Ouro cai 1% com risco de juros globais mais altos em foco

O ouro fechou a sessão desta quarta-feira (3) em queda, voltando a recuar abaixo de US$ 4.500, diante dos temores inflacionários e expectativas de alta nos juros norte-americanos decorrentes do acirramento das tensões no Oriente Médio. O mercado avaliou também dados econômicos sobre o mercado de trabalho dos Estados Unidos.
Na Comex, divisão de metais da bolsa de Nova York (Nymex), o ouro para agosto encerrou com queda de 1,17%, a US$ 4.466,90 por onça-troy.
Já a prata para julho recuou 2,5%, a US$ 73,694 por onça-troy.
O que movimentou o ouro?
O cenário geopolítico continuou a nortear o mercado de metais preciosos. Os Estados Unidos e o Irã voltaram a trocar ataques na noite de terça-feira (2).
Os EUA bombardearam um alvo militar no Estreito de Ormuz em resposta ao Irã, que lançou mísseis contra o Kuwait e o Bahrein.
Teerã condenou as ações e afirmou que está realizando ataques de autodefesa.

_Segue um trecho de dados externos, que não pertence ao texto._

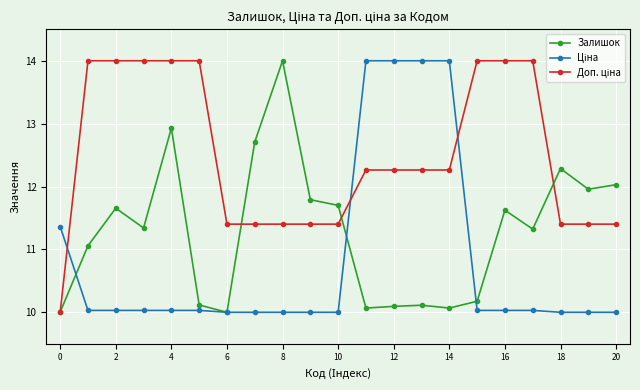

True or false: Залишок has more than 2 interior local peaks.

True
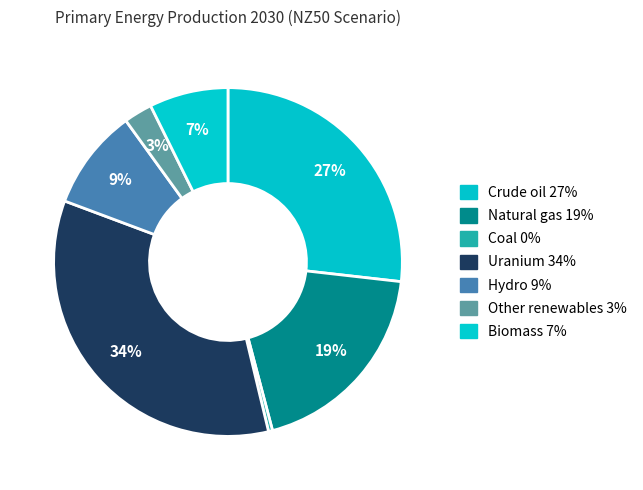

To the nearest percent, what is the difference between the largest and smallest slice percentages?

34%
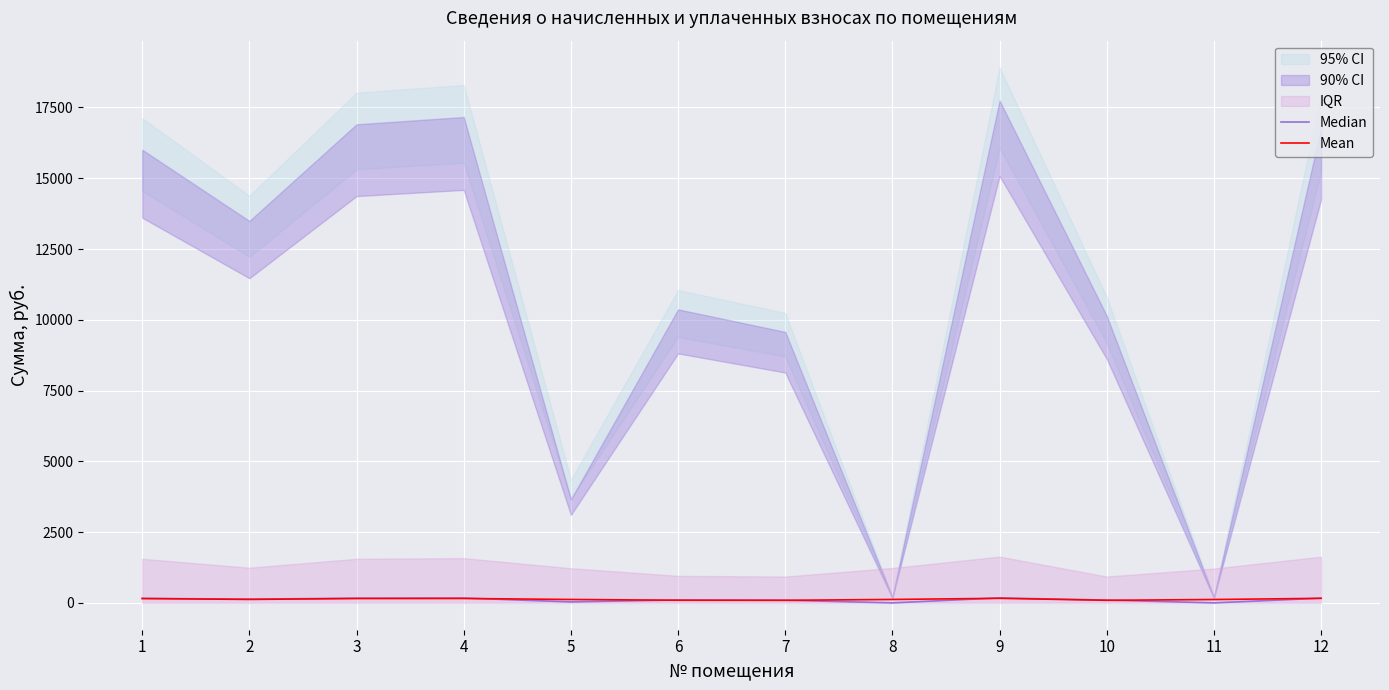

At which category does Median reach its first local peak?

4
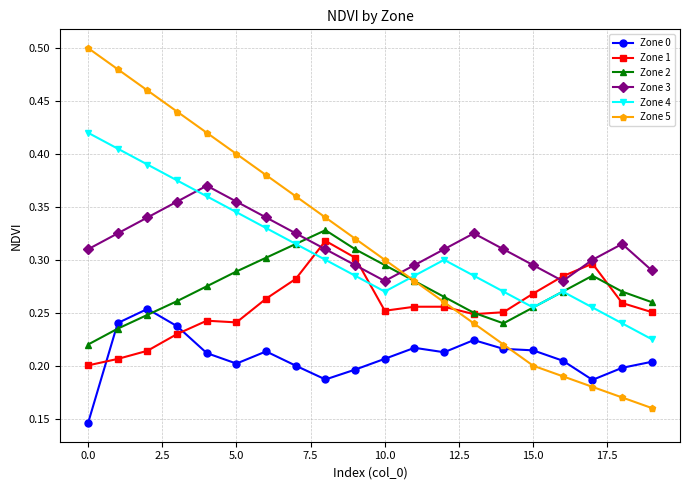

True or false: Zone 3 has more than 1 points higher than both neighbors.

True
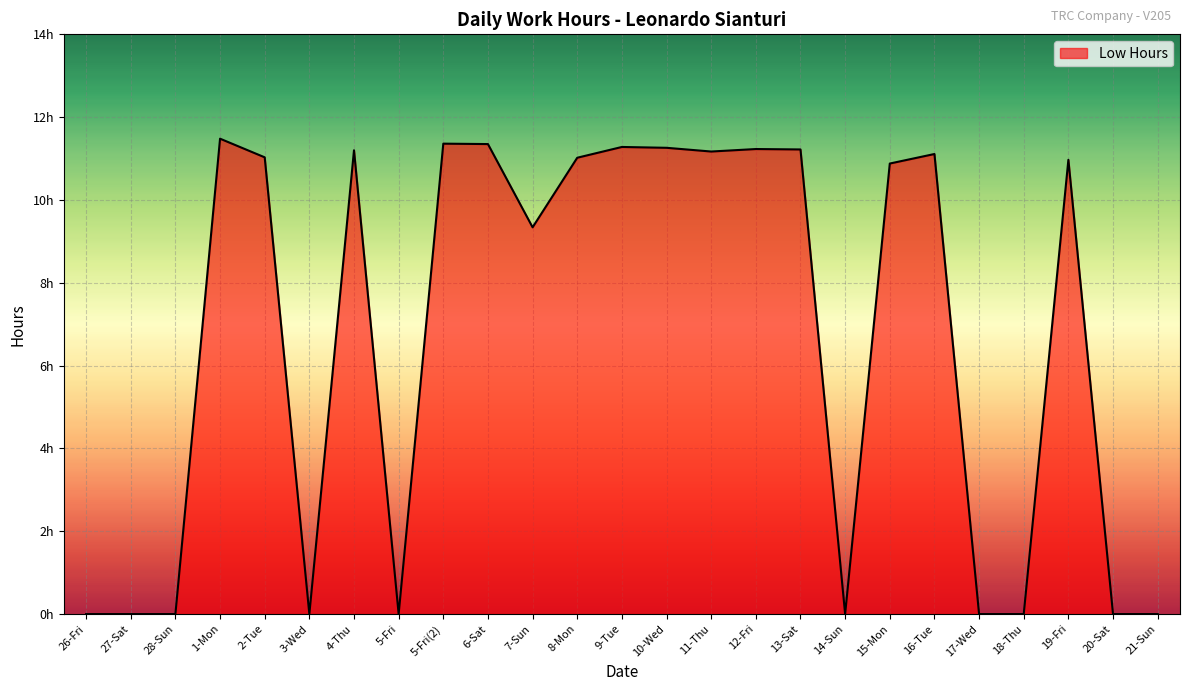

Approximately how many times larger is the value at 19-Fri compared to 5-Fri(2)?

1.0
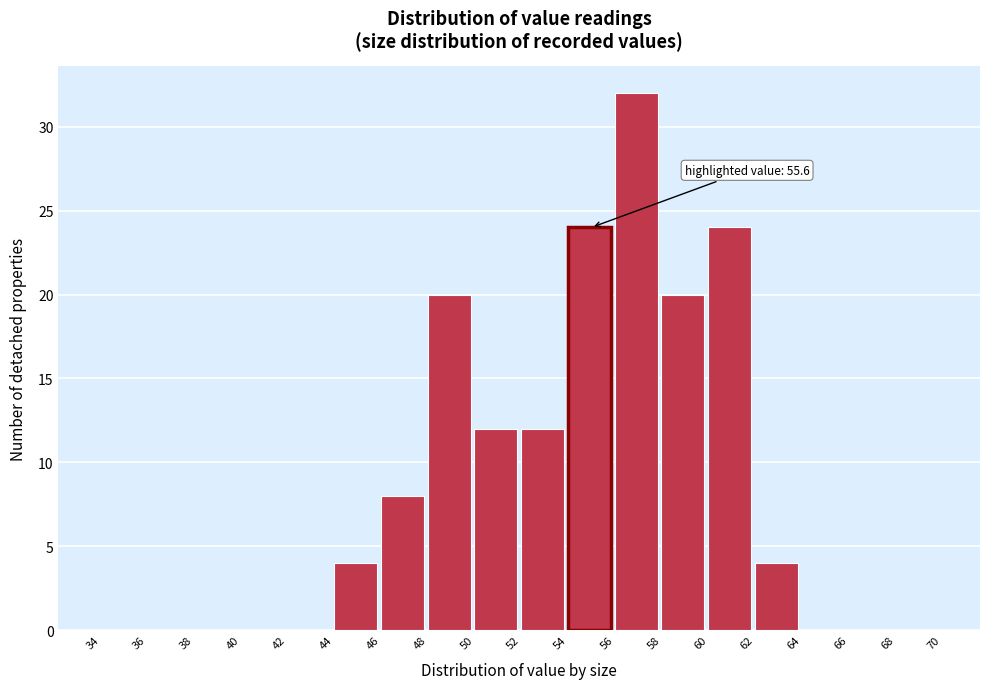

Which range on the x-axis has the tallest bar?

56 to 58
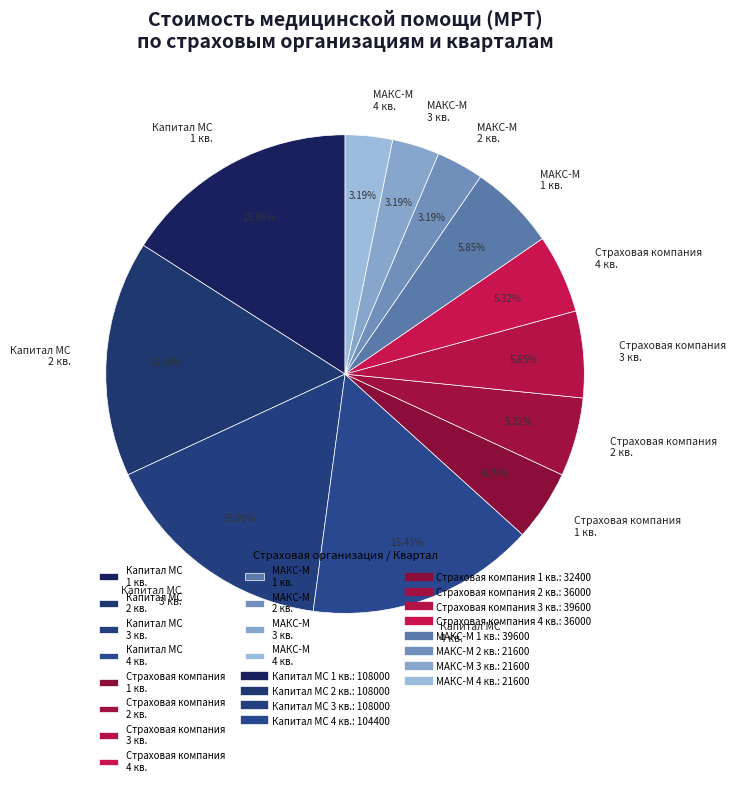

Combined, do МАКС-М 2 кв. and Капитал МС 3 кв. account for over 50%?

No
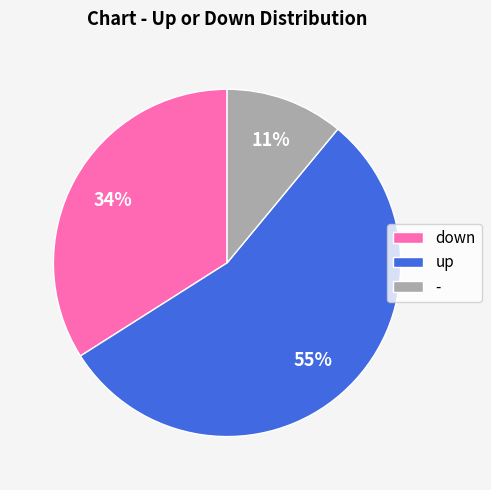

Do down and up together represent more than half of the pie?

Yes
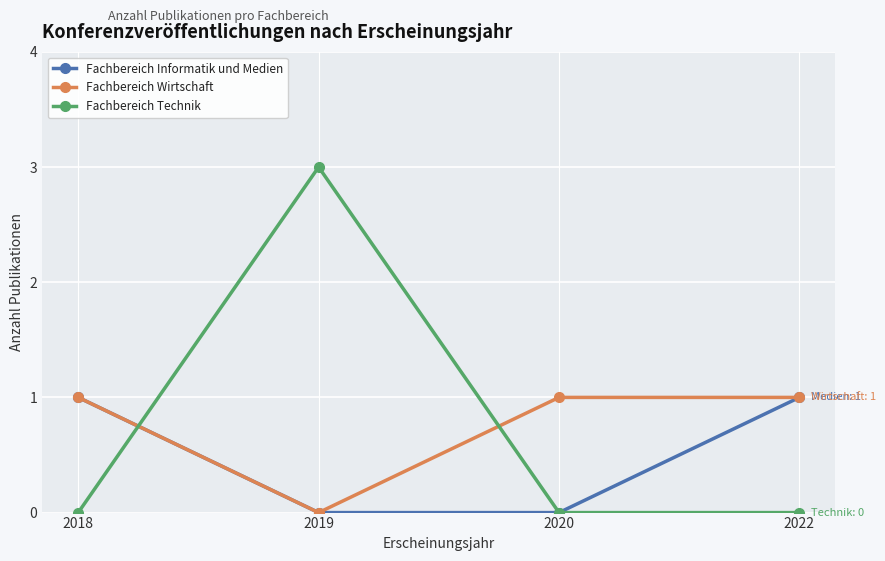

What is the total value across all series at 2022?

2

Além disso, a continuidade das ações militares entre Israel e o Hezbollah pesou ainda mais sobre o sentimento. Mais cedo, o primeiro-ministro de Israel, Benjamin Netanyahu, afirmou que é preciso “desmilitarizar o Líbano” para libertar o país do Hezbollah.
Em meio ao cenário, os preços do petróleo voltaram a avançar, se aproximando de US$ 100 o barril, reacendendo as preocupações com a inflação.
Para o Forex.com, uma alta nas tensões geopolíticas e um aumento “ainda maior” no valor da commodity pode fazer com que o ouro recue para a faixa de US$ 4 mil.
Na mesma linha, o TD Securities afirma que o ouro apresenta dificuldades em registrar uma recuperação significativa, com os metais preciosos afetados pela inflação, diante das expectativas do mercado de uma alta nas taxas de juros pelo Federal Reserve (Fed) até o início de 2027, além das mais novas tarifas propostas pelo presidente dos EUA, Donald Trump.
Nos EUA, o setor privado criou 122 mil empregos em maio, de acordo com dados da ADP. Os números ficaram acima do esperado. Agora, o mercado aguarda o relatório oficial de empregos dos EUA, previsto para sexta-feira (5).